What is being asked: Below are some records. Return exactly the lines from the one containing "M 1002,557 L 1002,611 L 985,604 Z" through the one containing "M 384,20 L 410,165", both included, and only those.

Source material:
::::::::

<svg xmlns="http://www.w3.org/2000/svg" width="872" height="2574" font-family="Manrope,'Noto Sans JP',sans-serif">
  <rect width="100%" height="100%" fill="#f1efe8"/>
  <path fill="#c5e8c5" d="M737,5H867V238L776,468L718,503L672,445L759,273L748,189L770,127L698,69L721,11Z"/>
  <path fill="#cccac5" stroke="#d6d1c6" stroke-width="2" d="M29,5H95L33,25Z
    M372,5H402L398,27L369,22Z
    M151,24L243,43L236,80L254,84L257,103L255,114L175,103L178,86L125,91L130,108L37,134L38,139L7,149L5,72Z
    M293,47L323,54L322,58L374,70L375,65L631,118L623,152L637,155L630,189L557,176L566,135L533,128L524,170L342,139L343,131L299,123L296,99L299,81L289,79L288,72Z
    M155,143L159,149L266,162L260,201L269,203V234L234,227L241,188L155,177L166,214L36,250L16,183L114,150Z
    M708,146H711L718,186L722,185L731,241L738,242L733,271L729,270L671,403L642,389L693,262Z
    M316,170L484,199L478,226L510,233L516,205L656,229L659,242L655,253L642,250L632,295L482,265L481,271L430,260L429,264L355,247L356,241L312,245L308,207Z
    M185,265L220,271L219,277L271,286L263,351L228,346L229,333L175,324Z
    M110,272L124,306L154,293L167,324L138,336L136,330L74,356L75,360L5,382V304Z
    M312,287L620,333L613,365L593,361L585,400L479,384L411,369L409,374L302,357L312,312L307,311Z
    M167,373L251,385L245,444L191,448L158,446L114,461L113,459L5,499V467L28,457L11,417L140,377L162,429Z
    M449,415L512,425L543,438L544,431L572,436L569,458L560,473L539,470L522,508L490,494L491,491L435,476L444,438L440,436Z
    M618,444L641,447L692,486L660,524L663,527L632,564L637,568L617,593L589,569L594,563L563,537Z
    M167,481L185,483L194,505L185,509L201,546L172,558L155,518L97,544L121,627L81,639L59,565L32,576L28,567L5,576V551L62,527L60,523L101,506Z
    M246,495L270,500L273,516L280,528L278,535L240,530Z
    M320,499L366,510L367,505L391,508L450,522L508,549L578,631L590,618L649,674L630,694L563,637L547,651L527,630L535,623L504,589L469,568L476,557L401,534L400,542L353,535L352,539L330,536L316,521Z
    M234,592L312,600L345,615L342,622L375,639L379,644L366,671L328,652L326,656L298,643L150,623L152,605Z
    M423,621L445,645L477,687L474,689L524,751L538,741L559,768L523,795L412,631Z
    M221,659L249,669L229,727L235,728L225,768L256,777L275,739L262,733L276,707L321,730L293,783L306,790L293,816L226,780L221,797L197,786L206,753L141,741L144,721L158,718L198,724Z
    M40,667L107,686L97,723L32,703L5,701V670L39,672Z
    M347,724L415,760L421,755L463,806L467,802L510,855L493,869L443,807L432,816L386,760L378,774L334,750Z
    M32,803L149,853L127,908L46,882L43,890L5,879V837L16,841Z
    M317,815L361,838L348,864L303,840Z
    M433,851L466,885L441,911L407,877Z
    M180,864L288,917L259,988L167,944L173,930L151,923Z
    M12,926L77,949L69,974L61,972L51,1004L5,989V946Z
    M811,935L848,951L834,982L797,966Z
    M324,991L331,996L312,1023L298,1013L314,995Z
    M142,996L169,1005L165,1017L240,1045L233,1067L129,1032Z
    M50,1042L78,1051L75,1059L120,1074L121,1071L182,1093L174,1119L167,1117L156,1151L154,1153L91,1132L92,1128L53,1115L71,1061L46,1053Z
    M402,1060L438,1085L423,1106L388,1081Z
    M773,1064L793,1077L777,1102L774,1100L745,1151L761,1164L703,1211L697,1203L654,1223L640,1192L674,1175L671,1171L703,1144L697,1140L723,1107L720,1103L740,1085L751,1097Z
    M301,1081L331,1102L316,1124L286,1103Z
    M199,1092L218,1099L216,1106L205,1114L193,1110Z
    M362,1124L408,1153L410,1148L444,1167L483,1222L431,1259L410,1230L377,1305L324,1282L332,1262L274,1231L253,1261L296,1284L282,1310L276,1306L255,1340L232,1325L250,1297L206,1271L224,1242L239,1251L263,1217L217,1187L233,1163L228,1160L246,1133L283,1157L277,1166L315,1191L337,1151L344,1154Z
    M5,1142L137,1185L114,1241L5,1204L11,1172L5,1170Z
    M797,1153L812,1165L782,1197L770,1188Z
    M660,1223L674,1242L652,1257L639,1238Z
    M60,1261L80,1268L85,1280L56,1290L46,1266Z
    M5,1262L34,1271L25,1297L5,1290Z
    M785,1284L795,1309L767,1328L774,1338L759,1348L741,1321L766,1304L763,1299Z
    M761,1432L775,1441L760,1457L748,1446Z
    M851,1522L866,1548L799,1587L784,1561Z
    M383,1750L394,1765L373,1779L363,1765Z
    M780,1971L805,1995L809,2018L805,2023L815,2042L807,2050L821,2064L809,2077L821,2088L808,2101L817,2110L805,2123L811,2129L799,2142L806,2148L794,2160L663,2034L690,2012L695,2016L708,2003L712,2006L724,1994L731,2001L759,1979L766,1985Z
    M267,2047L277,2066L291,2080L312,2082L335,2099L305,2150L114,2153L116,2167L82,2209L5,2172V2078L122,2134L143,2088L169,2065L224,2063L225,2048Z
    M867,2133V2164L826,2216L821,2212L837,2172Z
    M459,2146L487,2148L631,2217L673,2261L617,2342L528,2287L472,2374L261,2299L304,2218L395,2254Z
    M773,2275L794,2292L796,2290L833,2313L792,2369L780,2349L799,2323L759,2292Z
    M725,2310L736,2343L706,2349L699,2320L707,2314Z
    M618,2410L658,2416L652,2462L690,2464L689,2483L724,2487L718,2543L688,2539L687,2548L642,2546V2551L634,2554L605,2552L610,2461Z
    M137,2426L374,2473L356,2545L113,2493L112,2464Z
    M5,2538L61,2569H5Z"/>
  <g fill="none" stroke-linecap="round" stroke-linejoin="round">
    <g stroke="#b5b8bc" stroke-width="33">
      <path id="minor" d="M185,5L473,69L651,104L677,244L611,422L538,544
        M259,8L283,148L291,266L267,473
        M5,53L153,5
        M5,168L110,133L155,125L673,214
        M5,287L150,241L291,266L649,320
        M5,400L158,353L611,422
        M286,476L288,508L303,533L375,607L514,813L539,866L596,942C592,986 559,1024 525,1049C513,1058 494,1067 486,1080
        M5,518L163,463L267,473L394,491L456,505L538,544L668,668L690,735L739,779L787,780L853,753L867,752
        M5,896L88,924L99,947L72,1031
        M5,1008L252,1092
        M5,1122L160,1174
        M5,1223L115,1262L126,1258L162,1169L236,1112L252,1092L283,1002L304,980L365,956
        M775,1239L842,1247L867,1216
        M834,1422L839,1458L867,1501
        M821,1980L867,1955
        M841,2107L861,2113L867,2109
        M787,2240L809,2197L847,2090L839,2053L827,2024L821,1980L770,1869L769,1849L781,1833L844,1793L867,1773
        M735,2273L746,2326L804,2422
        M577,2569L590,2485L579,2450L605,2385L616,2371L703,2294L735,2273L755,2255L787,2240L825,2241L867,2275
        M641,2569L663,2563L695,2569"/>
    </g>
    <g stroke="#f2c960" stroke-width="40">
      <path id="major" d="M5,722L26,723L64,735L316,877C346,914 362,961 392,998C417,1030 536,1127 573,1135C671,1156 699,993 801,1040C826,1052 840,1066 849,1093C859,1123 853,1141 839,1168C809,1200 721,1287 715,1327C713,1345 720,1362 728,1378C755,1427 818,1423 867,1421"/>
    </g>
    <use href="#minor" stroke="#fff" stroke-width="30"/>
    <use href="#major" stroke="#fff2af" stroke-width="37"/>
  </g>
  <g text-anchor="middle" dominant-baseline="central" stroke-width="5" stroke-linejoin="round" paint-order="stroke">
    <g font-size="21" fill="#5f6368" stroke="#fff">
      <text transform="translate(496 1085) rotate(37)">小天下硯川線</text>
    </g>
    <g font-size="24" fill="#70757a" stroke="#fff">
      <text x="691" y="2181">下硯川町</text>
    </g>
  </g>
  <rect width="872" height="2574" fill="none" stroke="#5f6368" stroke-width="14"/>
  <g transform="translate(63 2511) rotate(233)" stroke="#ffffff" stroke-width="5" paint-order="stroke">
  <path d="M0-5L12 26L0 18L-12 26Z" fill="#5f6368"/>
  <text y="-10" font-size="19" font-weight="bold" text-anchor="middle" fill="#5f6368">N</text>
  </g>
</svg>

::::::::

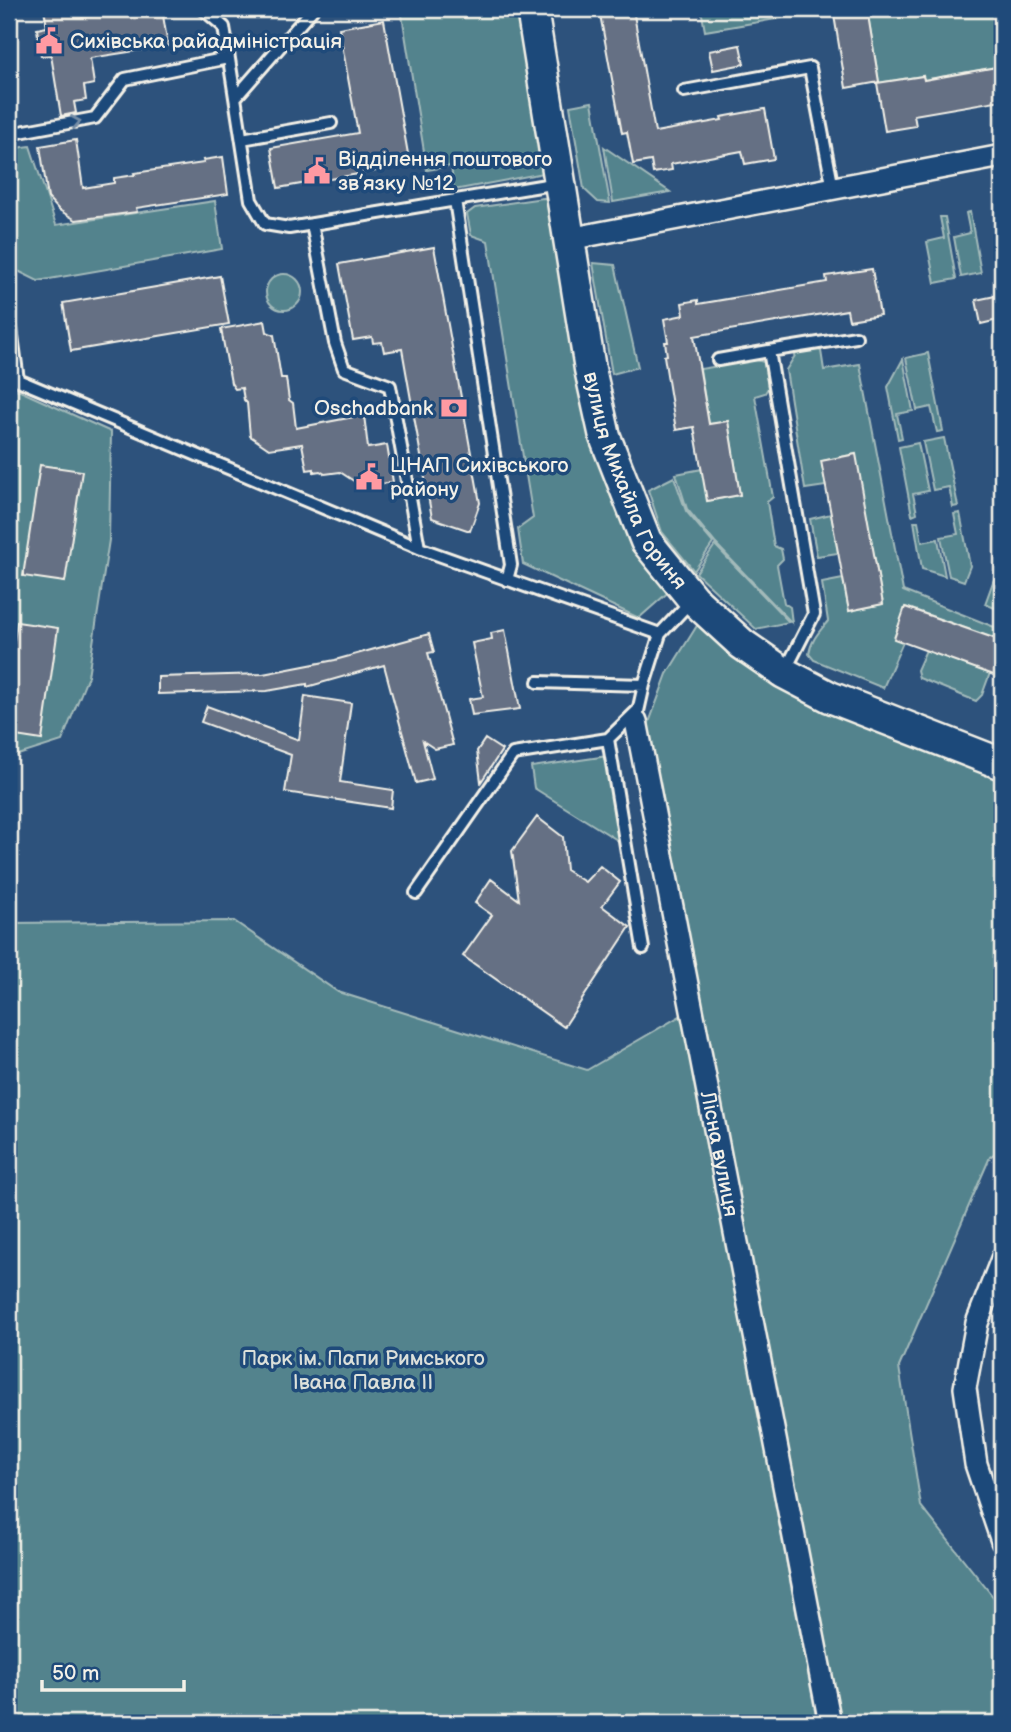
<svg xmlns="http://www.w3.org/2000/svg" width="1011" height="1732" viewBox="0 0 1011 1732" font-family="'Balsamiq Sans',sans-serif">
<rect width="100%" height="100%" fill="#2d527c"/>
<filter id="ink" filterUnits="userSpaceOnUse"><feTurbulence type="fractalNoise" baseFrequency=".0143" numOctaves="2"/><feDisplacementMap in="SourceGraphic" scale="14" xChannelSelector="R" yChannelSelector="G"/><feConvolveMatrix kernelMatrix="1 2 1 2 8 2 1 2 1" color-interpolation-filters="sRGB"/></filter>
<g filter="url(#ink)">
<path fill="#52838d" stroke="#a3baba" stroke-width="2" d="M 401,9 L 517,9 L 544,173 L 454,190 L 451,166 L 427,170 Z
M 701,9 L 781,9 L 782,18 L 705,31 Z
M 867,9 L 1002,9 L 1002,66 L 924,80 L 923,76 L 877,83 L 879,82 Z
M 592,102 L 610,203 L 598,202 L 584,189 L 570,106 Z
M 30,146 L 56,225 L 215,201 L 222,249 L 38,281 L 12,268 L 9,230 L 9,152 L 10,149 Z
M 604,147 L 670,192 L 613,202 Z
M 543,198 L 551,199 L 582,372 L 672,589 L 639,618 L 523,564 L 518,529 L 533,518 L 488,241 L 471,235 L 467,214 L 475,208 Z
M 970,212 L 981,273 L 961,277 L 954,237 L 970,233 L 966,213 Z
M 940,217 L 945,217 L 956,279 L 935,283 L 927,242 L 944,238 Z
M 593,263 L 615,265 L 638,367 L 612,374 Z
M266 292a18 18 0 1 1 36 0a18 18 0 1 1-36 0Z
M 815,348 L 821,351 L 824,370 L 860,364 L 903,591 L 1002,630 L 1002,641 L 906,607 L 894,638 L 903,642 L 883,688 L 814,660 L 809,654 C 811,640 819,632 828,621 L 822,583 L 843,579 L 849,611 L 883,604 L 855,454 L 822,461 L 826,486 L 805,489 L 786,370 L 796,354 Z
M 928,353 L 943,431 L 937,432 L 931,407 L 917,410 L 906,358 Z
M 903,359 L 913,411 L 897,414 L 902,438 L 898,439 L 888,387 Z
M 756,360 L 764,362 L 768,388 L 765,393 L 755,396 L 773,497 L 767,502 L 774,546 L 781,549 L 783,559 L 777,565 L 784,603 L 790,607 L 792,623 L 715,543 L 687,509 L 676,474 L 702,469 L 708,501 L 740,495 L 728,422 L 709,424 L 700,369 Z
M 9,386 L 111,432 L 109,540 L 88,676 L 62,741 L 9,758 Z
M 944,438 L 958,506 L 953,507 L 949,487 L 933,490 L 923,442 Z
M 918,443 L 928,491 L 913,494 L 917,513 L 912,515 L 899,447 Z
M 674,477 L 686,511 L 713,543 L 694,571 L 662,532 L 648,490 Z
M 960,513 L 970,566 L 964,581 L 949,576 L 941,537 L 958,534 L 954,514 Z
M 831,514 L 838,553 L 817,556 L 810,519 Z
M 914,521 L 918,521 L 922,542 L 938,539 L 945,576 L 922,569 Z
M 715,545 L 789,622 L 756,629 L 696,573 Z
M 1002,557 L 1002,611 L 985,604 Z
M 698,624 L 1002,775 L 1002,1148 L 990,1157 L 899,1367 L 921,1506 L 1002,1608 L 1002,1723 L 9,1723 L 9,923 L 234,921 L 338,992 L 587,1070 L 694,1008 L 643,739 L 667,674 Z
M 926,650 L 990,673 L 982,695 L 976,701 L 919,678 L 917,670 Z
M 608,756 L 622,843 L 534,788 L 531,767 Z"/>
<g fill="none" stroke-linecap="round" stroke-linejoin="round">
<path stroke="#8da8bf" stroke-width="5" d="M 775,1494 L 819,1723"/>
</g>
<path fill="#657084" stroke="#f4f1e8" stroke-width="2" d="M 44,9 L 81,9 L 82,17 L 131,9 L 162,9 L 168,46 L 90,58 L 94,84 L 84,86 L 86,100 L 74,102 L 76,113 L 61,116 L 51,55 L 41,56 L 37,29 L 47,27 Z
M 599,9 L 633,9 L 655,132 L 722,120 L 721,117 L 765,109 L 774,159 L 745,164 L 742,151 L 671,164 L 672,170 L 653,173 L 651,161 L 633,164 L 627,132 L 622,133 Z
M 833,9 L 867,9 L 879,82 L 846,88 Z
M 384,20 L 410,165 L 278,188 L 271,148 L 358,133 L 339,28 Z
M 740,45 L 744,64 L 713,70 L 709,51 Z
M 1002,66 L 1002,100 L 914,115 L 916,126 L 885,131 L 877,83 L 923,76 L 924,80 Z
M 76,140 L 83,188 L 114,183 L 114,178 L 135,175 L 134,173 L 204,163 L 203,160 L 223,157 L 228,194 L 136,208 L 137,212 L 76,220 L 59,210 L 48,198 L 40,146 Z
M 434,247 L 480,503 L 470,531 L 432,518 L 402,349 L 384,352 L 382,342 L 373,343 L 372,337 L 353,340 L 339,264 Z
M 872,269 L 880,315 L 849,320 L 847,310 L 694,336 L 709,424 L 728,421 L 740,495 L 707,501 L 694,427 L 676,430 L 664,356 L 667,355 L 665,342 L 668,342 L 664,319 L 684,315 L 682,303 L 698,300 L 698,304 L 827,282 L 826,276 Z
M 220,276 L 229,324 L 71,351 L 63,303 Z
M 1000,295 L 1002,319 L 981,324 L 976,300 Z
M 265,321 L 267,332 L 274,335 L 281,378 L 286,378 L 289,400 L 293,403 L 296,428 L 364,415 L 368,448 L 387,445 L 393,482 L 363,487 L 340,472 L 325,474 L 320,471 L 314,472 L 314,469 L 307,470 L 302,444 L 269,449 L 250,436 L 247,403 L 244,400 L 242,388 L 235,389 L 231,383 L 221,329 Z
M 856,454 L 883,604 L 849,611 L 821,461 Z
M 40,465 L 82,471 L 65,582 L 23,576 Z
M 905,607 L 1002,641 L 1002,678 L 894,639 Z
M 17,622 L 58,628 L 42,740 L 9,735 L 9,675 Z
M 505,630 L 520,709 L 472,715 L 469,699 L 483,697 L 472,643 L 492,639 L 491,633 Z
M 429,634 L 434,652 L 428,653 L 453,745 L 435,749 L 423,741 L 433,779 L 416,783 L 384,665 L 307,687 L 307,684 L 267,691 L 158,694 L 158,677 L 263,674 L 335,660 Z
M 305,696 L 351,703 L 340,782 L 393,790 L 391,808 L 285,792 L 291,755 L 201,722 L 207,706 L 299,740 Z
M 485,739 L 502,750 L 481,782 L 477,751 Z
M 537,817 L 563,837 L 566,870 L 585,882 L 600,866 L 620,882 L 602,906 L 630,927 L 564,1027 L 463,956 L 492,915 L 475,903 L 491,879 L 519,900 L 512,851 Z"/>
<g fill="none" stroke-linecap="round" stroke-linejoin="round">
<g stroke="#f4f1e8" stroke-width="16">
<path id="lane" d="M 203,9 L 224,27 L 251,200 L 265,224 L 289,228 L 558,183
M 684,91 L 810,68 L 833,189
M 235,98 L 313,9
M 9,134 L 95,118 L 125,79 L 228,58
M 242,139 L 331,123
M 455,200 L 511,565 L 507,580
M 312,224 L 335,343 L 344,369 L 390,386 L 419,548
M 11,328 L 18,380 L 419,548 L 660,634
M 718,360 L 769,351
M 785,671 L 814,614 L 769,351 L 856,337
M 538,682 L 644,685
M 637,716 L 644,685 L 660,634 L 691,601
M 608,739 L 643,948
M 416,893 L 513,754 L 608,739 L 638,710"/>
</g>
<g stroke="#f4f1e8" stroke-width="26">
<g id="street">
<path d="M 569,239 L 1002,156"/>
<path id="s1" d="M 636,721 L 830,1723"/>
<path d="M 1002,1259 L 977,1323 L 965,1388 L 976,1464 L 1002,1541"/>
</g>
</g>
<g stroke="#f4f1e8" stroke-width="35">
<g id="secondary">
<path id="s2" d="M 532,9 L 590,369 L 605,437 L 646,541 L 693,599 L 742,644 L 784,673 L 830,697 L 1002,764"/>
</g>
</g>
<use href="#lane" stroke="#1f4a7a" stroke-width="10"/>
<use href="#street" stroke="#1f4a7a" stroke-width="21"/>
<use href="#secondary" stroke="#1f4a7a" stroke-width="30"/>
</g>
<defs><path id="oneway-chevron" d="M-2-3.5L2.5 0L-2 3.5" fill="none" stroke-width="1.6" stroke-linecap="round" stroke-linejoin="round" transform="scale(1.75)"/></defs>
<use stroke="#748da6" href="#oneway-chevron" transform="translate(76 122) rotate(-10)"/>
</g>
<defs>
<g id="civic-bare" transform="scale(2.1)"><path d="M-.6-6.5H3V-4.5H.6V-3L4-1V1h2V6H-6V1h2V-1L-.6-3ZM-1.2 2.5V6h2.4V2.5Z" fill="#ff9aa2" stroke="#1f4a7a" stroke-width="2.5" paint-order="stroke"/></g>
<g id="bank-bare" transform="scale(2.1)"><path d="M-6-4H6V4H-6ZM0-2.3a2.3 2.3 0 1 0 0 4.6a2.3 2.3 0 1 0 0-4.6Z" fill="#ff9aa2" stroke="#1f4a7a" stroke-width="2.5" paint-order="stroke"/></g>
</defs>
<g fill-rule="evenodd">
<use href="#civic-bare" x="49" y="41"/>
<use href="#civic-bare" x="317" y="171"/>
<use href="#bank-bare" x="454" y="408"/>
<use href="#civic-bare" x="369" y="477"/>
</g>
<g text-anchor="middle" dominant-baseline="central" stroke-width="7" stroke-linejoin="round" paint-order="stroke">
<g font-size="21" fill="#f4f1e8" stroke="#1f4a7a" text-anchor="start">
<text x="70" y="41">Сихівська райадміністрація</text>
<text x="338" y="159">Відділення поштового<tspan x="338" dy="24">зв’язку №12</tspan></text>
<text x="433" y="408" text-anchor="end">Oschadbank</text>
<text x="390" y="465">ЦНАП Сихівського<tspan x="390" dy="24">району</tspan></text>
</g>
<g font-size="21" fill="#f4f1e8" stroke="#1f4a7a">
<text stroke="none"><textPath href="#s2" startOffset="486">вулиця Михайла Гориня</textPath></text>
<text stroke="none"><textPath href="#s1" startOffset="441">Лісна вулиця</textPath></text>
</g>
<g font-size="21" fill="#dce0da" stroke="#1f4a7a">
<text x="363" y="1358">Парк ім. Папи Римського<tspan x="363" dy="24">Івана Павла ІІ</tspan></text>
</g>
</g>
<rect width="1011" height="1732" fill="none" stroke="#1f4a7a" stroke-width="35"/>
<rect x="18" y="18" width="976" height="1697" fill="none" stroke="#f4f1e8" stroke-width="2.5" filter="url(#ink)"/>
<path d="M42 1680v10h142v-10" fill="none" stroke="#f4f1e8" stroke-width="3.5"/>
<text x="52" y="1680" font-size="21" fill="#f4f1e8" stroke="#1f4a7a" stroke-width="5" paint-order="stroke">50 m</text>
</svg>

::::::::

Written response:
M 1002,557 L 1002,611 L 985,604 Z
M 698,624 L 1002,775 L 1002,1148 L 990,1157 L 899,1367 L 921,1506 L 1002,1608 L 1002,1723 L 9,1723 L 9,923 L 234,921 L 338,992 L 587,1070 L 694,1008 L 643,739 L 667,674 Z
M 926,650 L 990,673 L 982,695 L 976,701 L 919,678 L 917,670 Z
M 608,756 L 622,843 L 534,788 L 531,767 Z"/>
<g fill="none" stroke-linecap="round" stroke-linejoin="round">
<path stroke="#8da8bf" stroke-width="5" d="M 775,1494 L 819,1723"/>
</g>
<path fill="#657084" stroke="#f4f1e8" stroke-width="2" d="M 44,9 L 81,9 L 82,17 L 131,9 L 162,9 L 168,46 L 90,58 L 94,84 L 84,86 L 86,100 L 74,102 L 76,113 L 61,116 L 51,55 L 41,56 L 37,29 L 47,27 Z
M 599,9 L 633,9 L 655,132 L 722,120 L 721,117 L 765,109 L 774,159 L 745,164 L 742,151 L 671,164 L 672,170 L 653,173 L 651,161 L 633,164 L 627,132 L 622,133 Z
M 833,9 L 867,9 L 879,82 L 846,88 Z
M 384,20 L 410,165 L 278,188 L 271,148 L 358,133 L 339,28 Z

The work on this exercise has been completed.